Top of Input data
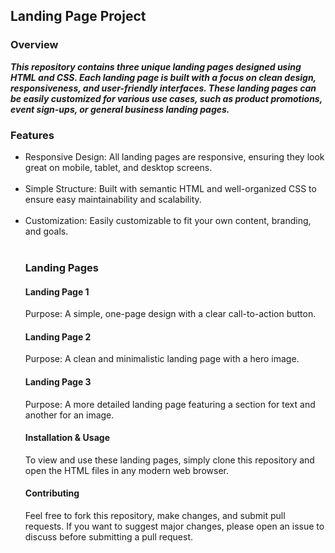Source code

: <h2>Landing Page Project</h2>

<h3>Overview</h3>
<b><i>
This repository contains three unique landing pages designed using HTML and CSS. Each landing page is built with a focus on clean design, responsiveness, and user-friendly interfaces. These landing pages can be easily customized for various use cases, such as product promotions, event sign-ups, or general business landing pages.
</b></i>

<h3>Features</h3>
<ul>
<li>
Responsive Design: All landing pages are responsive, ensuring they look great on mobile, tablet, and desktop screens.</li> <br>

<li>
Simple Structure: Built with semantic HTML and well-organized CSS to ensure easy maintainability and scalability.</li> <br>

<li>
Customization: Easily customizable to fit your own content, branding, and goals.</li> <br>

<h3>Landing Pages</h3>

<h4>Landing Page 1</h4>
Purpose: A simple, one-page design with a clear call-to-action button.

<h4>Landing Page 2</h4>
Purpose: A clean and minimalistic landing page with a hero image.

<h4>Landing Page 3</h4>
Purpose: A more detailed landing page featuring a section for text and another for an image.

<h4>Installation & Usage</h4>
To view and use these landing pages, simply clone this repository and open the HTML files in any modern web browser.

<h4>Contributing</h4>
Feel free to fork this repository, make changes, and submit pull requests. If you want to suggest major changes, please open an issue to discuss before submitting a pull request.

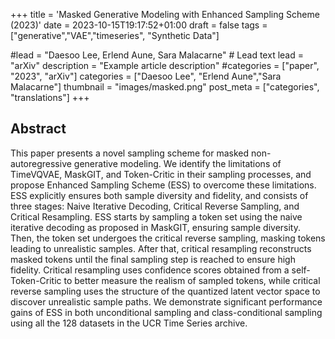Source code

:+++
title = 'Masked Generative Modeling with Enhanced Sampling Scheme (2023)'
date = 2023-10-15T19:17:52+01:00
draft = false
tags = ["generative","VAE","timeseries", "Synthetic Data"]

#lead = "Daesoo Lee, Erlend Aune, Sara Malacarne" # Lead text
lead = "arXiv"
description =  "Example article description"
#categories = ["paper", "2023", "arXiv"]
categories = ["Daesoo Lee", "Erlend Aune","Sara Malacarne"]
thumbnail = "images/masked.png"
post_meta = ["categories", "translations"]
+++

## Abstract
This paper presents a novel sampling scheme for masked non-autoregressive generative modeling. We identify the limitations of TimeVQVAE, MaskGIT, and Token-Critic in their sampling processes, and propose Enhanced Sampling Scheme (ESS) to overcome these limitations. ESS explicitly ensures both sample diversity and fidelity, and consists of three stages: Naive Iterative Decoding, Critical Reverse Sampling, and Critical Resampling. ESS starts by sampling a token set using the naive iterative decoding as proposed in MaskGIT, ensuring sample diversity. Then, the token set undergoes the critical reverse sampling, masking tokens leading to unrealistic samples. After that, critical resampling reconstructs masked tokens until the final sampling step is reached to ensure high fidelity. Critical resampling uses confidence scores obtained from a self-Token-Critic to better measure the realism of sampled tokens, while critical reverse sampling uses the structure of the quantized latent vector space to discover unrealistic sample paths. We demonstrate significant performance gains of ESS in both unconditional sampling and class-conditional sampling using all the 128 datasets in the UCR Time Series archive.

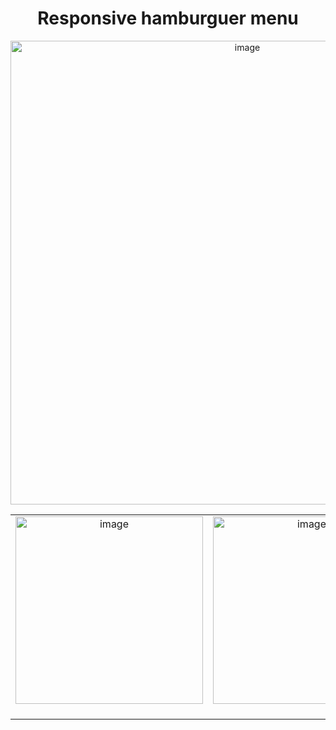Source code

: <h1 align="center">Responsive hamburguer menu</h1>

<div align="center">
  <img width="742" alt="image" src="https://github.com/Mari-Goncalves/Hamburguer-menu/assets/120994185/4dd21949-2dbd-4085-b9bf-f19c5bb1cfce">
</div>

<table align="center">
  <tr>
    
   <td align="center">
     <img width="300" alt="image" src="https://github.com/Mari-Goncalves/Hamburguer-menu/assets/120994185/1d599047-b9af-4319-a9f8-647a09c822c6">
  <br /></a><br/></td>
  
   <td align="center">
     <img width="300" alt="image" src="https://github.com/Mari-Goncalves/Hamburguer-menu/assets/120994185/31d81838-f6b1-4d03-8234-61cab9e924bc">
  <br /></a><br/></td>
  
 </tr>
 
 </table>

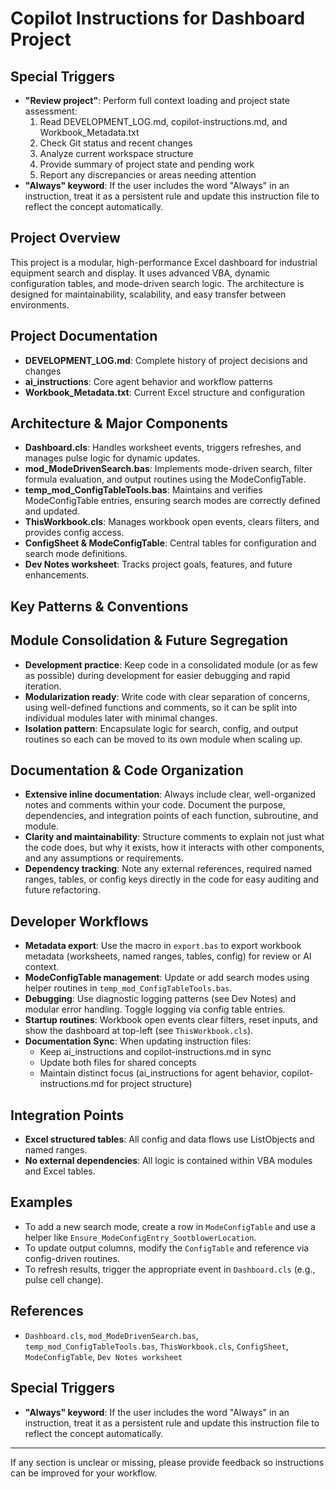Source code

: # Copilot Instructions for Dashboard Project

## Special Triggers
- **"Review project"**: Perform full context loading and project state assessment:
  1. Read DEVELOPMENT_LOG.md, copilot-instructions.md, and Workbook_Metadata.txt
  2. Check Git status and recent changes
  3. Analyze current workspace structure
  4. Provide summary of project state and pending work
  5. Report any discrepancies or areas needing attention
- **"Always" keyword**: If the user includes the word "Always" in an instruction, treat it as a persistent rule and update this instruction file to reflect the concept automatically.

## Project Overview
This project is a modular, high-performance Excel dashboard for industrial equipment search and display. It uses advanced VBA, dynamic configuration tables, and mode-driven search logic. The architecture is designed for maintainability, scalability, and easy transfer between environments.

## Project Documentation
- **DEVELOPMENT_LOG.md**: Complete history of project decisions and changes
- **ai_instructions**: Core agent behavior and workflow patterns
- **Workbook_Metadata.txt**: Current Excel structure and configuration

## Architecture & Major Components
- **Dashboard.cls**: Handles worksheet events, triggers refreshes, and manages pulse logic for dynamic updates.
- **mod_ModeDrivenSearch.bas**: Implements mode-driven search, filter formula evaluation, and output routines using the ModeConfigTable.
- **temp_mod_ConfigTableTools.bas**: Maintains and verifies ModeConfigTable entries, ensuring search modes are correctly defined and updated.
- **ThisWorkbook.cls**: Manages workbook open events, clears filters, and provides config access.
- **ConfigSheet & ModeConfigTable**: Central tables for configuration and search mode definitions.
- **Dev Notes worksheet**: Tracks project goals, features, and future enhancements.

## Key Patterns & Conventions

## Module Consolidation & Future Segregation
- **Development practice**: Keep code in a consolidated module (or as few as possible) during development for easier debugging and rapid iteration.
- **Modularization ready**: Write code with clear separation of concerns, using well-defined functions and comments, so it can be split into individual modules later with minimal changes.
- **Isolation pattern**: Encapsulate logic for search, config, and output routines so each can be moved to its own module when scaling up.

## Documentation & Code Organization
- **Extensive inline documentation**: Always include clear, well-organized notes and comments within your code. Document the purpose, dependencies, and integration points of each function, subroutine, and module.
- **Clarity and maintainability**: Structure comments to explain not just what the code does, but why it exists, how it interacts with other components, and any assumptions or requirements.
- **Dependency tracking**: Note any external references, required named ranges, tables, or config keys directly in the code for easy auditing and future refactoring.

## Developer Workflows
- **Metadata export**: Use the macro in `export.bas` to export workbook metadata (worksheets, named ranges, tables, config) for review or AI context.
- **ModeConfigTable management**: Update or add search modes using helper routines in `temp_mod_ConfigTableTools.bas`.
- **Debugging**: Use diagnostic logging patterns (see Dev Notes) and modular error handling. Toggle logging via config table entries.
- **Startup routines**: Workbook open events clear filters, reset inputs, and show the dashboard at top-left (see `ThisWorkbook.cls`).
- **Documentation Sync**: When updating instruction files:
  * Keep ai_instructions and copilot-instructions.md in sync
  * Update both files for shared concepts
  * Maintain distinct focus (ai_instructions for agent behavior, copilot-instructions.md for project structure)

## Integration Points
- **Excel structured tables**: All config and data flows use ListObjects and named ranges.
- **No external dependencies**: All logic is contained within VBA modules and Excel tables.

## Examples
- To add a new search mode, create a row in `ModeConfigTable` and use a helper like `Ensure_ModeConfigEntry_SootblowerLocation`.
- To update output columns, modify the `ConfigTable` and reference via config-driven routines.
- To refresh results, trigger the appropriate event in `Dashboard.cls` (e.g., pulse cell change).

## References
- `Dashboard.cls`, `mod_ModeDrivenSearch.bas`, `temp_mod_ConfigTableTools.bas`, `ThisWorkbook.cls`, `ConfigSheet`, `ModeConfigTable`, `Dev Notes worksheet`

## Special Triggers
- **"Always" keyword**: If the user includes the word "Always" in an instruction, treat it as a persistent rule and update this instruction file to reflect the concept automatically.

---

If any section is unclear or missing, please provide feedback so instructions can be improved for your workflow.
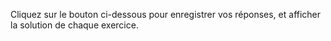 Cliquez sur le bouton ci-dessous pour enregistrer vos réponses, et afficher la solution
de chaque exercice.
Bottom of Input data
Top of Input data
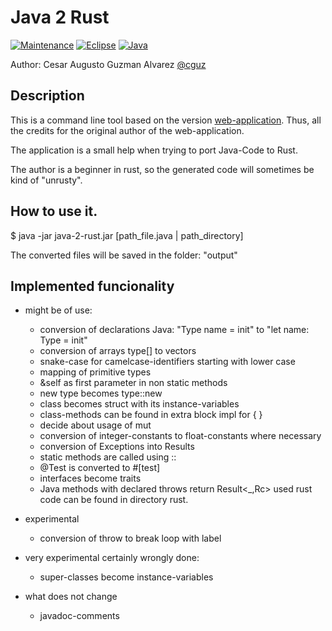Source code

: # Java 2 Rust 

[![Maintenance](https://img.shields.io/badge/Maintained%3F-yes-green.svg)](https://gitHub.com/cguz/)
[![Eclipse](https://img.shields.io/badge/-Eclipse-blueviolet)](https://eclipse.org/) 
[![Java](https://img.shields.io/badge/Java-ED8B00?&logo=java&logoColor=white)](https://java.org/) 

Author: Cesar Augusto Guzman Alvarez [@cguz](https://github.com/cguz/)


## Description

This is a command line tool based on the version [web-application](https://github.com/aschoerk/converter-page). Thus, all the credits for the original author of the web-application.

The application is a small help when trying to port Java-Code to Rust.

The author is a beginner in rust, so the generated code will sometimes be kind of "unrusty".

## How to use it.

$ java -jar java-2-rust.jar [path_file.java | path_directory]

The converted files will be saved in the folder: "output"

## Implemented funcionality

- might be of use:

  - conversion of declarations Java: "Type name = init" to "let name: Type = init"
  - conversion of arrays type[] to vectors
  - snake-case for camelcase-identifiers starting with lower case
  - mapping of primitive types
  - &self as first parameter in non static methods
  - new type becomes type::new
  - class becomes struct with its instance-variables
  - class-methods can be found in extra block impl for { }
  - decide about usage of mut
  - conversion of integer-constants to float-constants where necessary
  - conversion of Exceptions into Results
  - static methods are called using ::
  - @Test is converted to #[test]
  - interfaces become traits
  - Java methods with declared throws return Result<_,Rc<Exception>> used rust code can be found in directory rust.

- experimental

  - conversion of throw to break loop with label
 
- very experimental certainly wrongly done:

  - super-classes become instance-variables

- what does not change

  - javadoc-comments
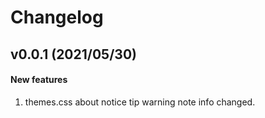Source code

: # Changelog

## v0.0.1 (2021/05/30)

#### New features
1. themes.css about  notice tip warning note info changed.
Bottom of Input data
Top of Input data
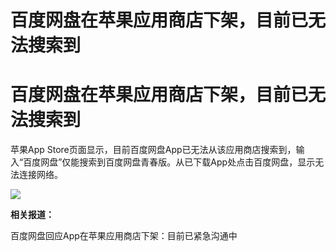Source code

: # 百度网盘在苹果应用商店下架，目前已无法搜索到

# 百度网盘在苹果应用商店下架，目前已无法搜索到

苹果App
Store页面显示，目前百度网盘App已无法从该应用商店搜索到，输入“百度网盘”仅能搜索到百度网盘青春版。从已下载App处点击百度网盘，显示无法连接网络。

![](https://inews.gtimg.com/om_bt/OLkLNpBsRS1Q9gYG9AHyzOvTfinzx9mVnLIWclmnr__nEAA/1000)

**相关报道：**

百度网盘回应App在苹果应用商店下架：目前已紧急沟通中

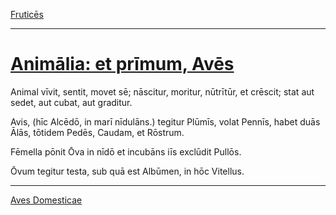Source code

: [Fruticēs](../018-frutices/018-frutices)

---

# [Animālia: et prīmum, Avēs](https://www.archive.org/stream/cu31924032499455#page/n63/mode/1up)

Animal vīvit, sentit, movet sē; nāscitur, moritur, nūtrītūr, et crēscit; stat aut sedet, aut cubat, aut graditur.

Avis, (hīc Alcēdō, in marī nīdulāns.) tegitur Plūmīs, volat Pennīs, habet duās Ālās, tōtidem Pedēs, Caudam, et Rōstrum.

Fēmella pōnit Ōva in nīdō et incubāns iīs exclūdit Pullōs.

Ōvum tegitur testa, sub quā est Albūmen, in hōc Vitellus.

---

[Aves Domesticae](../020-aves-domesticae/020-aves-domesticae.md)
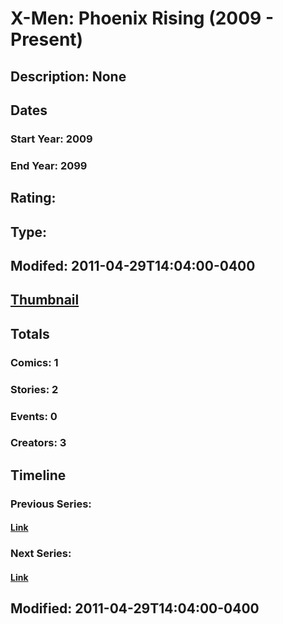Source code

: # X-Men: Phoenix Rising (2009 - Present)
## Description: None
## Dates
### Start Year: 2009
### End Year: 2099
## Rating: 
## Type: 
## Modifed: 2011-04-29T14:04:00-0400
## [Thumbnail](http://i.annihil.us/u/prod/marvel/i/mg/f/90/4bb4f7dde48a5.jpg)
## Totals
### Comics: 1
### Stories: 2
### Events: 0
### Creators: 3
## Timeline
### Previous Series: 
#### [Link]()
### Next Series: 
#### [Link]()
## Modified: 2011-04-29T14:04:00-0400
Bottom of Input data
**The problem**
Starting with the line that contains "## Abstract" and going on through the line that contains "for Dashboard Project", put the lines of the material above into a numbered list. Skip blank lines and leave the pictures out.

**Your response**
1. ## Abstract
2. This paper presents a novel sampling scheme for masked non-autoregressive generative modeling. We identify the limitations of TimeVQVAE, MaskGIT, and Token-Critic in their sampling processes, and propose Enhanced Sampling Scheme (ESS) to overcome these limitations. ESS explicitly ensures both sample diversity and fidelity, and consists of three stages: Naive Iterative Decoding, Critical Reverse Sampling, and Critical Resampling. ESS starts by sampling a token set using the naive iterative decoding as proposed in MaskGIT, ensuring sample diversity. Then, the token set undergoes the critical reverse sampling, masking tokens leading to unrealistic samples. After that, critical resampling reconstructs masked tokens until the final sampling step is reached to ensure high fidelity. Critical resampling uses confidence scores obtained from a self-Token-Critic to better measure the realism of sampled tokens, while critical reverse sampling uses the structure of the quantized latent vector space to discover unrealistic sample paths. We demonstrate significant performance gains of ESS in both unconditional sampling and class-conditional sampling using all the 128 datasets in the UCR Time Series archive.
3. Source code
4. : <h1 align="center">Responsive hamburguer menu</h1>
5. <div align="center">
6.   <img width="742" alt="image" src="https://github.com/Mari-Goncalves/Hamburguer-menu/assets/120994185/4dd21949-2dbd-4085-b9bf-f19c5bb1cfce">
7. </div>
8. <table align="center">
9.   <tr>
10.    <td align="center">
11.      <img width="300" alt="image" src="https://github.com/Mari-Goncalves/Hamburguer-menu/assets/120994185/1d599047-b9af-4319-a9f8-647a09c822c6">
12.   <br /></a><br/></td>
13.    <td align="center">
14.      <img width="300" alt="image" src="https://github.com/Mari-Goncalves/Hamburguer-menu/assets/120994185/31d81838-f6b1-4d03-8234-61cab9e924bc">
15.   <br /></a><br/></td>
16.  </tr>
17.  </table>
18. Source code
19. : # Copilot Instructions for Dashboard Project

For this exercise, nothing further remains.